## QUOTED PASSAGE
[start]
11. COMPLIANCE. You are responsible for complying with all applicable laws, rules, and regulations in connection with these Terms and Conditions, the operation of your business, and your use of the Products and Services, including export control laws, the Fair and Accurate Credit Transactions Act (FACTA) (including responsibility for any information printed on receipts), the Americans with Disabilities Act, and all applicable anti-corruption and anti-bribery laws, rules, and regulations. You acknowledge that Verifone does not assume responsibility for your compliance with laws applicable to your operation of your business or your business environment. You agree that if Verifone reasonably believes that you are in breach of this Section, that alone shall be sufficient grounds for further action by Verifone, including, without limitation, cancellation of any provision of Products or Services or denial of future business, without any liability or obligation to you. In addition, you hereby agree to indemnify Verifone and its affiliates, directors, officers and employees for all costs, expenses, damages, claims, charges, penalties, fines and other losses that arise in connection with any breach by you or your subsidiaries, owners, officers, directors, employees, partners, subcontractors, agents, or representatives, of this Section.
12. CONFIDENTIALITY.
[end]
## EXERCISE GOAL
Continue the Verifone terms and conditions from the point where the excerpt stops.

## RECORD LIST
[start]
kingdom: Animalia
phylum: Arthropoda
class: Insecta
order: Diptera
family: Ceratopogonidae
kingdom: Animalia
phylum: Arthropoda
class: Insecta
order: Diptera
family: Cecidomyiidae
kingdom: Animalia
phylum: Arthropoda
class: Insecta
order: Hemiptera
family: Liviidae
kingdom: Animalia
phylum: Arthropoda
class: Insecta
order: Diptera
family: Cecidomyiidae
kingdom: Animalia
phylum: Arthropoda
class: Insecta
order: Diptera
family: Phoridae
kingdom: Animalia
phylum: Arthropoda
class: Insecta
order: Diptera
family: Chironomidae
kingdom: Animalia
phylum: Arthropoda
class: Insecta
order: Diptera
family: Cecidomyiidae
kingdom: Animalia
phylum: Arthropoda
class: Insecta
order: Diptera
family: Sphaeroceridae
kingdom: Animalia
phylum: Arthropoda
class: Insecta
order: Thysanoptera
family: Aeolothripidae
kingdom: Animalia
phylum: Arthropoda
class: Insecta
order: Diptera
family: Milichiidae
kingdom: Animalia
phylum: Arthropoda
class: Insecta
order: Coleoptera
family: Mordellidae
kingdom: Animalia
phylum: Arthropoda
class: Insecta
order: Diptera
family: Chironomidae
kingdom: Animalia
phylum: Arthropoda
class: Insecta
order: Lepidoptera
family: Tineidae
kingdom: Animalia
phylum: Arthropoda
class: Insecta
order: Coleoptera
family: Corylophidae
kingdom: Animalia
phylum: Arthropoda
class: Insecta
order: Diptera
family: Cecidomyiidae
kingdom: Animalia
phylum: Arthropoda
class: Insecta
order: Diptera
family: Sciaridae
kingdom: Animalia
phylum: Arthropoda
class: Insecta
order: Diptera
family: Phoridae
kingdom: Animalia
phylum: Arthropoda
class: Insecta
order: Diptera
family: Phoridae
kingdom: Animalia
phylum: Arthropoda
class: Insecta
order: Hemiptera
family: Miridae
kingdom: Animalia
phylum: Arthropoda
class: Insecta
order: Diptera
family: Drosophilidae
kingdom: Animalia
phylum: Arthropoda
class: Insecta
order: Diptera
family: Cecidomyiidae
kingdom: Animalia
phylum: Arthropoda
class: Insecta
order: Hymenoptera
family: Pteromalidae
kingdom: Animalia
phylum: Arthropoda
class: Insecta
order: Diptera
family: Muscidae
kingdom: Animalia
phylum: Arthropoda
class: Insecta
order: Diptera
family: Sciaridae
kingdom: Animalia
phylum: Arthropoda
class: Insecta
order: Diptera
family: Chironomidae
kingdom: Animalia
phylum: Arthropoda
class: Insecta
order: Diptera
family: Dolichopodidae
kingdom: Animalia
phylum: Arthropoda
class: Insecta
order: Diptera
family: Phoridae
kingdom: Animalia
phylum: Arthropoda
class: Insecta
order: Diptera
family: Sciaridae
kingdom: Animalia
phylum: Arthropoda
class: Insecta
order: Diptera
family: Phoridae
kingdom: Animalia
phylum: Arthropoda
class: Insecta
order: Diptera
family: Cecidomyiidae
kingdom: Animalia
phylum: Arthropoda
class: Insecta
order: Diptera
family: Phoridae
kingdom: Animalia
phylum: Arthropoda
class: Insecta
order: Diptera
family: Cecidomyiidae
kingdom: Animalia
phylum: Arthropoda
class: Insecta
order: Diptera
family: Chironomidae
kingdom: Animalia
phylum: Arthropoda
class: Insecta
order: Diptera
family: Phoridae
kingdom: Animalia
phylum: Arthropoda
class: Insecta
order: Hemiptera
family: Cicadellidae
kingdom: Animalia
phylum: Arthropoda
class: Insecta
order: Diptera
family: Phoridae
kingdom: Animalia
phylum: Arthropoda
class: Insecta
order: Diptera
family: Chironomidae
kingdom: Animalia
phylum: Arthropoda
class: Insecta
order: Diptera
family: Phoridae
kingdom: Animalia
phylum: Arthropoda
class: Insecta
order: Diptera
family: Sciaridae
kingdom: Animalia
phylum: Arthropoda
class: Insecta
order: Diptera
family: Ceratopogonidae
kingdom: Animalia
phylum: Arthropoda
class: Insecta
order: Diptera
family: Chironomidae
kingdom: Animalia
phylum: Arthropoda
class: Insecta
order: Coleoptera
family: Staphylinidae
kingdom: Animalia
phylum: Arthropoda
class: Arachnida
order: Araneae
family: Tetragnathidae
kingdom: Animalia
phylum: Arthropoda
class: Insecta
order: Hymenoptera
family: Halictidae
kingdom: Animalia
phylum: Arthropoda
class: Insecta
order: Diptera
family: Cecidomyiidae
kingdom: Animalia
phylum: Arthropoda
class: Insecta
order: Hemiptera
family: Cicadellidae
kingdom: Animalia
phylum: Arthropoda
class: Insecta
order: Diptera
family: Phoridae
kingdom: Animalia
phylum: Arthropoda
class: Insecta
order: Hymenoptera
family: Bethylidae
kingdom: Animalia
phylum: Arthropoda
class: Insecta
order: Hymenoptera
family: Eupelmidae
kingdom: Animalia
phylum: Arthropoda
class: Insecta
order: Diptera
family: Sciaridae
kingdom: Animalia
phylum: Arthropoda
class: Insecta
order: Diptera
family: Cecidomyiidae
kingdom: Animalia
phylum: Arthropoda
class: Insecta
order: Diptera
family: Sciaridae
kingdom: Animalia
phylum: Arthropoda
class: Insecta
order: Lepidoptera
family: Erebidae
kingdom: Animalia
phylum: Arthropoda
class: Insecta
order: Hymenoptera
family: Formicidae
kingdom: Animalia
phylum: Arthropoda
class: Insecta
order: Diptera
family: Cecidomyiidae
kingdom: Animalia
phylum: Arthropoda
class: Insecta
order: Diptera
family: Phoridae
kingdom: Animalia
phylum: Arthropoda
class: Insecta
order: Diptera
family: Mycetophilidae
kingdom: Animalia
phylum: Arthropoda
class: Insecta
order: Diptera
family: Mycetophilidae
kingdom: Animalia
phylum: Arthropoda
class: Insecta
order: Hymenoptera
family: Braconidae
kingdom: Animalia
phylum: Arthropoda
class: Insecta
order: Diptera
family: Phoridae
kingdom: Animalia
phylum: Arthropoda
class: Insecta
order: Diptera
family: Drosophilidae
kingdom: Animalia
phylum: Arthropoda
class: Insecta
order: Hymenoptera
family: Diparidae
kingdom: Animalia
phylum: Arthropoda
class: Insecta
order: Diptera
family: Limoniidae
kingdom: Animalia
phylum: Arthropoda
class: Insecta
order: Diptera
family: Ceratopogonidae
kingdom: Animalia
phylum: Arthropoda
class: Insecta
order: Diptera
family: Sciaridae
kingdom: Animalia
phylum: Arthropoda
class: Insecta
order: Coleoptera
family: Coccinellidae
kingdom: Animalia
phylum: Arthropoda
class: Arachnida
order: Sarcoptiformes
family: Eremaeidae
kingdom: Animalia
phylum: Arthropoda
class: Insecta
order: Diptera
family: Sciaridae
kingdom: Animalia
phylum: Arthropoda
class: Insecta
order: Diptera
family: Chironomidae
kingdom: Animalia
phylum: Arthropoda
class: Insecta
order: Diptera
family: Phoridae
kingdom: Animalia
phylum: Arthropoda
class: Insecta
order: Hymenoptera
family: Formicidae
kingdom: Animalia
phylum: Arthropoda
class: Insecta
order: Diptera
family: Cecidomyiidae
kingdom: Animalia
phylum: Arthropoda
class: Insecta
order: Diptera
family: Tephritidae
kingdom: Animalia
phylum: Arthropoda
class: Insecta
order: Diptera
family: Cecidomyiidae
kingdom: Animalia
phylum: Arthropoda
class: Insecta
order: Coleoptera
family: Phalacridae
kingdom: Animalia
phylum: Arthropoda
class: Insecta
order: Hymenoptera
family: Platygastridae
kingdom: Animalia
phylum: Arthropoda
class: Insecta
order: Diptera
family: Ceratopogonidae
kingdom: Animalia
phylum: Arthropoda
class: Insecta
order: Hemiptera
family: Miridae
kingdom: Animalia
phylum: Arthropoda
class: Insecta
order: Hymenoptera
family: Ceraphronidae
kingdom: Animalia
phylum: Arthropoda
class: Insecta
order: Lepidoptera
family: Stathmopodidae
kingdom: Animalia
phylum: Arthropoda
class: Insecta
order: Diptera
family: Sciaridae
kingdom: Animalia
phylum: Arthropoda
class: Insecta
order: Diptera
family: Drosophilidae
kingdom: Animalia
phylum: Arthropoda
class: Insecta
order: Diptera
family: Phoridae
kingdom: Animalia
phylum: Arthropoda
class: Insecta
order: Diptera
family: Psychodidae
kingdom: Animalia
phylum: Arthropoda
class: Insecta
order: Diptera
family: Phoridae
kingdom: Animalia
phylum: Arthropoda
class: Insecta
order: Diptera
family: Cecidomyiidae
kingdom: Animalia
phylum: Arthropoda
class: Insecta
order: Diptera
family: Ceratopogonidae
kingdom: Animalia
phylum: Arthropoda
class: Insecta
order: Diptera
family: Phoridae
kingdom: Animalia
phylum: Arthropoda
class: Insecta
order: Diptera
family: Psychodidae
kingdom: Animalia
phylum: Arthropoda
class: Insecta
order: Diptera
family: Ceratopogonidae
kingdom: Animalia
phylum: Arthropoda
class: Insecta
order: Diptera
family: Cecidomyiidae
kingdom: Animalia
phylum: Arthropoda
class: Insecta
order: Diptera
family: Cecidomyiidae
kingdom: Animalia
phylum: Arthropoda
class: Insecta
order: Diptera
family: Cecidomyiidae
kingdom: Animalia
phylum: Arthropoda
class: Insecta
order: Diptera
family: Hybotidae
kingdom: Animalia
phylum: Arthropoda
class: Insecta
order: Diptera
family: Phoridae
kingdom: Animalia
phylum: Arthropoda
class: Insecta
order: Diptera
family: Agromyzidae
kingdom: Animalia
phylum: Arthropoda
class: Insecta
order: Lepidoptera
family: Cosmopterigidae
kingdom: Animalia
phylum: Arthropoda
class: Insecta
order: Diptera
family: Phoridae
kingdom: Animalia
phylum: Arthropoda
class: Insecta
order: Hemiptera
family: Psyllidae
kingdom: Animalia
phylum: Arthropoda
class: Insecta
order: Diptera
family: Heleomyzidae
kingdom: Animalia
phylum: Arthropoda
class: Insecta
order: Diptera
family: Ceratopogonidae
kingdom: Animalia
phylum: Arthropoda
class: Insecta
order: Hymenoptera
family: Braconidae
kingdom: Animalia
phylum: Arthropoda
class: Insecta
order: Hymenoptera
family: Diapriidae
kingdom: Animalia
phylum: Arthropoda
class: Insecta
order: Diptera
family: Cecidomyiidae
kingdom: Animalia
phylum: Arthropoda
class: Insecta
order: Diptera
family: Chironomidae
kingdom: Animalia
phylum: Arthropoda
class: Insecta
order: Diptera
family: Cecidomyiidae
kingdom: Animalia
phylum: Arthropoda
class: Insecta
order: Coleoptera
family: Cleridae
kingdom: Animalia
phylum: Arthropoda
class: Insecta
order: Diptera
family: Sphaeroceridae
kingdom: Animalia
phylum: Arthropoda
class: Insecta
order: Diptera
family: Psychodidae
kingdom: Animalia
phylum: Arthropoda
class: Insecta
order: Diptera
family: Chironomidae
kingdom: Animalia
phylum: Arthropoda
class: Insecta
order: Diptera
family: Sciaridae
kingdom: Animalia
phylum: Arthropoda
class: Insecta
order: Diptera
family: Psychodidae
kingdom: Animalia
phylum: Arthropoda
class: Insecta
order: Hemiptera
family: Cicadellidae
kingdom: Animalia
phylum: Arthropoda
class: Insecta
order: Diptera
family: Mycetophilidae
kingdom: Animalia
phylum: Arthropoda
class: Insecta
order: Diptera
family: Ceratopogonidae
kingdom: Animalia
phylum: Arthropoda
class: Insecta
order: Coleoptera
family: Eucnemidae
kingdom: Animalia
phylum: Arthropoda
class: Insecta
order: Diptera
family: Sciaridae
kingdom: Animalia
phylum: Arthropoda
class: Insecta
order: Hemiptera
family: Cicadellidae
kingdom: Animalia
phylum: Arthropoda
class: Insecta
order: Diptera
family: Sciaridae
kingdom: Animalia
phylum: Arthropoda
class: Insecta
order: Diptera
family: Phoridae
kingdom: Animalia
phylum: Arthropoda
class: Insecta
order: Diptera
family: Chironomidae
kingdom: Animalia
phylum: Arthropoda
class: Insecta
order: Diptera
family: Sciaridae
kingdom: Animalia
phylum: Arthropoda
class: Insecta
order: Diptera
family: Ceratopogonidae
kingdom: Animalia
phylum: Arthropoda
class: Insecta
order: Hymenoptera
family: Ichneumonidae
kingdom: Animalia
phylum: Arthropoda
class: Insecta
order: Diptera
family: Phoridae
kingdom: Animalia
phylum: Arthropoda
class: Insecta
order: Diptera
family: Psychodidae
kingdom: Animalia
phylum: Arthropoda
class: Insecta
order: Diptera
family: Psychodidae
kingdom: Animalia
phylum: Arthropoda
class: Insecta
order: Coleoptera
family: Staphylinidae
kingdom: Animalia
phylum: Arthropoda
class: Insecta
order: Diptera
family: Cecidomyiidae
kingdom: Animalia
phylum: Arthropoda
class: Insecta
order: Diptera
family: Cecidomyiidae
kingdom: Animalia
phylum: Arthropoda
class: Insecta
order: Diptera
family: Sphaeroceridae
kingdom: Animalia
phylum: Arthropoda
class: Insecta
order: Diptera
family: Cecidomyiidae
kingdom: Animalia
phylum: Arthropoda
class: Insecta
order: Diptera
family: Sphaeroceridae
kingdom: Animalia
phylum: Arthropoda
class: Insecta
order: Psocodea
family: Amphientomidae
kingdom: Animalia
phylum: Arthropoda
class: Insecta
[end]
## WRITTEN RESPONSE
(a) Confidential Information. “Confidential Information” means any and all confidential or proprietary information disclosed by one Party to the other Party, to the extent related to these Terms and Conditions, the Products and Services made available hereunder, or other products, services or information offered or made available by Verifone from time to time, whether such information is in oral, written, graphic or electronic form; provided that (i) if such information is in writing or other tangible form, it is clearly marked as “proprietary” or “confidential” when disclosed to the receiving Party, (ii) if such information is not in tangible form, it is identified as “proprietary” or “confidential” when disclosed, or (iii) such information should be reasonably understood by the receiving Party to be confidential or proprietary. Notwithstanding the foregoing, Confidential Information shall not include information which: (i) the disclosing Party expressly agrees in writing is free of any nondisclosure obligations; (ii) at the time of disclosure to the receiving Party was known to the receiving Party (as evidenced by documentation in the receiving Party’s possession) free of any nondisclosure obligations; (iii) is independently developed by the receiving Party (as evidenced by documentation in the receiving Party’s possession); (iv) is lawfully received by the receiving Party, free of any nondisclosure obligations, from a third party having the right to so furnish such information; or (v) is or becomes generally available to the public without any breach of these Terms and Conditions or unauthorized disclosure by the receiving Party. Notwithstanding anything to the contrary herein, any pricing or other terms contained in an Order Form shall be deemed to be the Confidential Information of Verifone.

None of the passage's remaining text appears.